The bottom line is that there is no money coming into this scheme other than from people mailing off their dollars. It’s a zero-sum game. If a few people make a large profit, that means many more people make a small loss. But postage and printing costs (not to mention coughing up two double sawbucks for a mailing list) mean that most people are actually out, what, fifty to a hundred dollars? Even if sending out the letters cost nothing, the average participant would break even. The only way to show a profit is to get in really early while there are still gullible suckers to be hooked.

They sit on a throne of lies!!!

OK, technically it’s correct, it’s not JUST a chain letter; they are ALSO scamming you out of $40 AND stealing your own mailing address to sell to other spammers AND will probably sell your credit card number to the mob in Russia.

With the number of chain letters that get forwarded on the Internet, I find it hard to believe that these things don’t still work.

Funny how this thing used to be all over the Internet, back when “all over the Internet” meant on Usenet (that is, there was no World Wide Web yet).

Almost every time it would come in a post titled MAKE MONEY FAST!

Haven’t seen it in probably a decade. Thanks for the memories…
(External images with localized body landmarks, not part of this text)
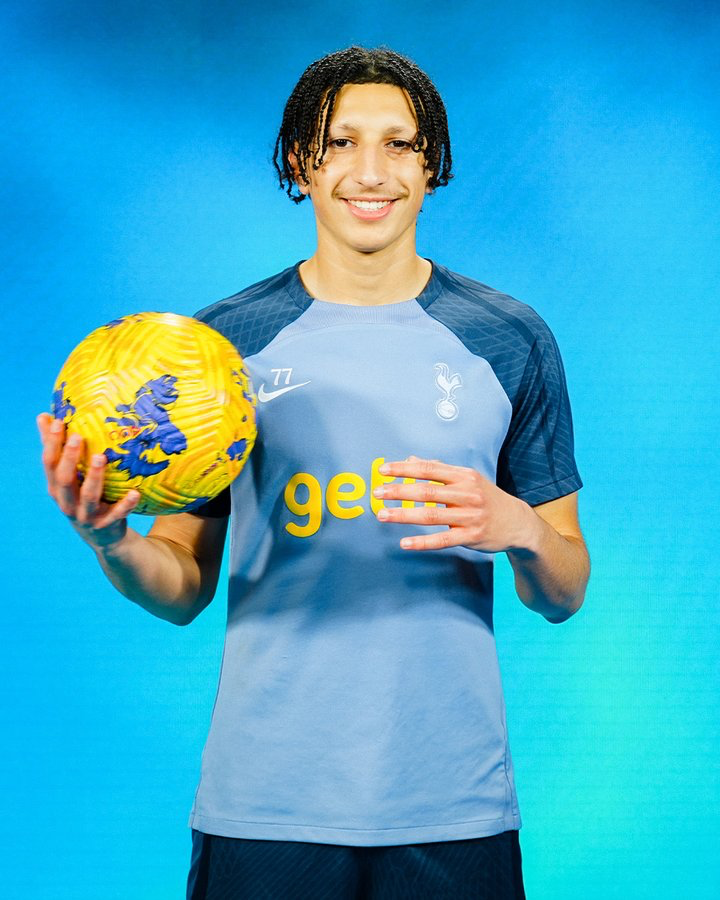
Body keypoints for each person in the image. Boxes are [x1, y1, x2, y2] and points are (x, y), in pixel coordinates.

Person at [37, 46, 590, 900]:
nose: (371, 172)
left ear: (432, 163)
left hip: (454, 809)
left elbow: (564, 589)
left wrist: (517, 528)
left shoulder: (509, 338)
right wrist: (111, 541)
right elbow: (182, 584)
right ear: (302, 159)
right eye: (340, 142)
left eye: (400, 144)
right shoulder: (215, 352)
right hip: (264, 810)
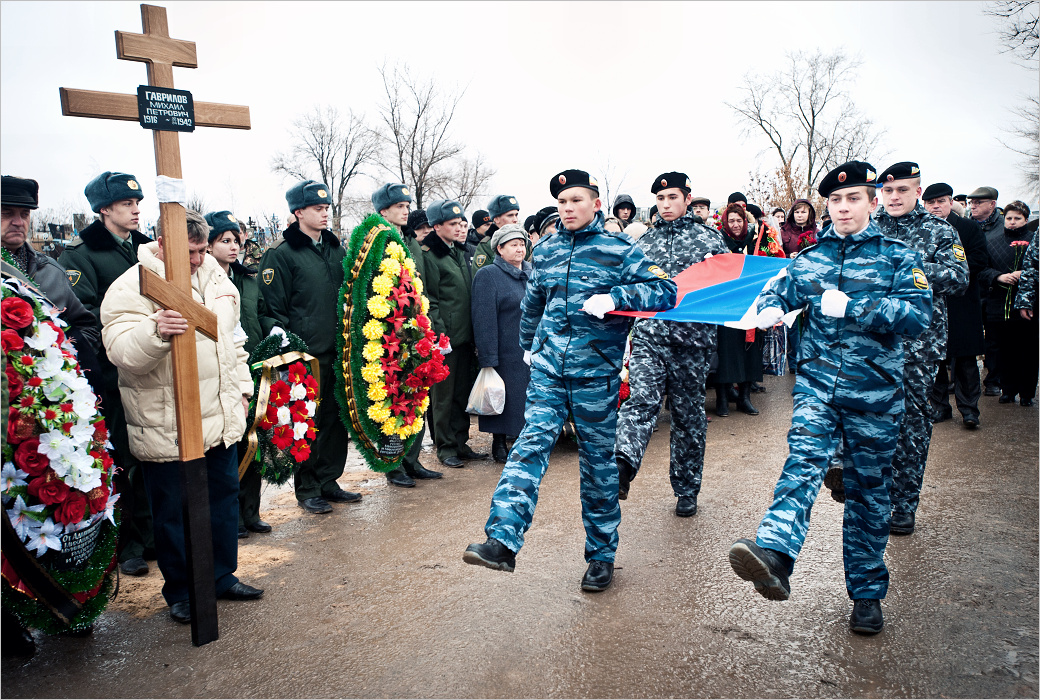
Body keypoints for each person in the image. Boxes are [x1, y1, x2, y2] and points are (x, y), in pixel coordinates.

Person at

Oh, we still get this “MAKE MONEY FAST” scheme posted here now and then. It gets reported and removed fairly quickly, though. The mod staff have mod or admin privileges in all forums, not just their assigned forums, so if a MPSIMS mod sees that post in the Pit, for instance, s/he can and will remove the post. That’s one of the things that we’re constantly watching for. I’m pretty much retired from being an admin here, but I will act on spam threads and posts as soon as I see them.

No. The key is just to replace the six names with names of your friends, mail no money, but mail the letters.

In Clause 7 of the chain letter, it warns you about the ghost python-scorpion chimera whose voodoo will kill you if you try this, but, still, you might get lucky. For one thing, I think that chimera is on the T.S.A. No-Fly List now.

In other words, when it comes to pyramid schemes never ever participate in someone else’s: get in at the ground floor and start your own.